Start of Selected extract
Re: Bootstrapping Beam's Job Server

Robert Bradshaw Thu, 23 Aug 2018 08:08:24 -0700

On Thu, Aug 23, 2018 at 3:47 PM Maximilian Michels <m...@apache.org> wrote:
>
>  > Going down this path may start to get fairly involved, with an almost
>  > endless list of features that could be requested. Instead, I would
>  > suggest we keep process-based execution very simple, and specify bash
>  > script (that sets up the environment and whatever else one may want to
>  > do) as the command line invocation.
>
> Fair point. At the least, we will have to transfer the shell script to
> the nodes. Anything else is up to the script.
>
>  > I would also think it'd be really valuable to provide a "callback"
>  > environment, where an RPC call is made to trigger worker creation
>  > (deletion?), passing the requisite parameters (e.g. the fn api
>  > endpoints).
>
> Aren't you making up more features now? :) Couldn't this be also handled
> by the shell script?


Good point :). I still think it'd be nice to make this option more
explicit, as it doesn't even require starting up (or managing) a
subprocess.

> On 23.08.18 14:13, Robert Bradshaw wrote:
> > On Thu, Aug 23, 2018 at 1:54 PM Maximilian Michels <m...@apache.org> wrote:
> >>
> >> Big +1. Process-based execution should be simple to reason about for
> >> users.
> >
> > +1. In fact, this is exactly what the Python local job server does,
> > with running Docker simply being a particular command line that's
> > passed down here.
> >
> > https://github.com/apache/beam/blob/master/sdks/python/apache_beam/runners/portability/local_job_service_main.py
> >
> >> The implementation should not be too involved. The user has to
> >> ensure the environment is suitable for process-based execution.
> >>
> >> There are some minor features that we should support:
> >>
> >> - Activating a virtual environment for Python / Adding pre-installed
> >> libraries to the classpath
> >>
> >> - Staging libraries, similarly to the boot code for Docker
> >
> > Going down this path may start to get fairly involved, with an almost
> > endless list of features that could be requested. Instead, I would
> > suggest we keep process-based execution very simple, and specify bash
> > script (that sets up the environment and whatever else one may want to
> > do) as the command line invocation. We could even provide a couple of
> > these. (The arguments to pass should be configurable).
> >
> > I would also think it'd be really valuable to provide a "callback"
> > environment, where an RPC call is made to trigger worker creation
> > (deletion?), passing the requisite parameters (e.g. the fn api
> > endpoints). This could be useful both in a distributed system (where
> > it may be desirable for an external entity to actually start up the
> > workers) or for debugging/testing (where one could call into the same
> > process that submitted the job, which would execute workers on
> > separate threads with an already set up environment).
End of Selected extract
Tasks to carry out →
A. Copy from the Beam job server thread, starting at the words "On Thu, Aug 23, 2018 at 3:47" and stopping after the words "to the script.".
B. Pick up the Beam job server thread after its last sentence and continue writing it.
Start of Source data
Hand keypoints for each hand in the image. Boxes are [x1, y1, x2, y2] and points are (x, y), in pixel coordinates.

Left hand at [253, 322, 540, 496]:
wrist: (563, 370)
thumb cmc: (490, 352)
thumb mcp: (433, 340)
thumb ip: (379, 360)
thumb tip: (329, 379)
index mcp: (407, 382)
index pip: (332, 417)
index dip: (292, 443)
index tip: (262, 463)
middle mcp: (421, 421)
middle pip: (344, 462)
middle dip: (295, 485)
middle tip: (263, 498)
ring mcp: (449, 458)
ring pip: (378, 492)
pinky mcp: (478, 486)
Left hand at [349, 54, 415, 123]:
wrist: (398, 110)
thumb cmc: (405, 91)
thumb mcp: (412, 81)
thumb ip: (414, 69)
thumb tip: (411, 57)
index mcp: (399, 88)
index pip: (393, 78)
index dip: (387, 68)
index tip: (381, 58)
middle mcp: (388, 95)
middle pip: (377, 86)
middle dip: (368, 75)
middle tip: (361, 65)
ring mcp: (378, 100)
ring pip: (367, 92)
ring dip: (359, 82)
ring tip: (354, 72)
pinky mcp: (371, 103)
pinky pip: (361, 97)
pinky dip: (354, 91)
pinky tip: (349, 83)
End of Source data
Start of Source data
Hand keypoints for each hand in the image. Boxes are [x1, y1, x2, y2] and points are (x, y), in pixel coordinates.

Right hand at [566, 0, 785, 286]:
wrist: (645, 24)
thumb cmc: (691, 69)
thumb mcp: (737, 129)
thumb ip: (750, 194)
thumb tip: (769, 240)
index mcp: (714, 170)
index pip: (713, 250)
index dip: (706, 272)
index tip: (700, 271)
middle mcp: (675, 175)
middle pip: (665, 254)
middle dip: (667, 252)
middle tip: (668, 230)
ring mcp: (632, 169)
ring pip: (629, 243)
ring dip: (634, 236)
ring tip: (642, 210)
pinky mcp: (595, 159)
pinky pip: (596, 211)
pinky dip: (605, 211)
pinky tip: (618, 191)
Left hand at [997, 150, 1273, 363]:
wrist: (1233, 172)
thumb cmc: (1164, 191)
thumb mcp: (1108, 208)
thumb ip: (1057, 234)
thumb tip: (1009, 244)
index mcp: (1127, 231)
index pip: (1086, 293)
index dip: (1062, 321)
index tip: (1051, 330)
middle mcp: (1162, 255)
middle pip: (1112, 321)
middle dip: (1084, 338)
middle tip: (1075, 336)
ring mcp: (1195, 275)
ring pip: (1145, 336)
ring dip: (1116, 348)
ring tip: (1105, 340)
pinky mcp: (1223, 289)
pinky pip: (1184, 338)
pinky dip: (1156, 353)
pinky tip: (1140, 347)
End of Source data
Exercise results →
A.
On Thu, Aug 23, 2018 at 3:47 PM Maximilian Michels <m...@apache.org> wrote:
>
>  > Going down this path may start to get fairly involved, with an almost
>  > endless list of features that could be requested. Instead, I would
>  > suggest we keep process-based execution very simple, and specify bash
>  > script (that sets up the environment and whatever else one may want to
>  > do) as the command line invocation.
>
> Fair point. At the least, we will have to transfer the shell script to
> the nodes. Anything else is up to the script.

B.
> >
> >> On 22.08.18 07:49, Henning Rohde wrote:
> >>> Agree with Luke. Perhaps something simple, prescriptive yet flexible,
> >>> such as custom command line (defined in the environment proto) rooted at
> >>> the base of the provided artifacts and either passed the same arguments
> >>> or defined in the container contract or made available through
> >>> substitution. That way, all the restrictions/assumptions of the
> >>> execution environment become implicit and runner/deployment dependent.
> >>>
> >>>
> >>> On Tue, Aug 21, 2018 at 2:12 PM Lukasz Cwik <lc...@google.com
> >>> <mailto:lc...@google.com>> wrote:
> >>>
> >>>      I believe supporting a simple Process environment makes sense. It
> >>>      would be best if we didn't make the Process route solve all the
> >>>      problems that Docker solves for us. In my opinion we should limit
> >>>      the Process route to assume that the execution environment:
> >>>      * has all dependencies and libraries installed
> >>>      * is of a compatible machine architecture
> >>>      * doesn't require special networking rules to be setup
> >>>
> >>>      Any other suggestions for reasonable limits on a Process environment?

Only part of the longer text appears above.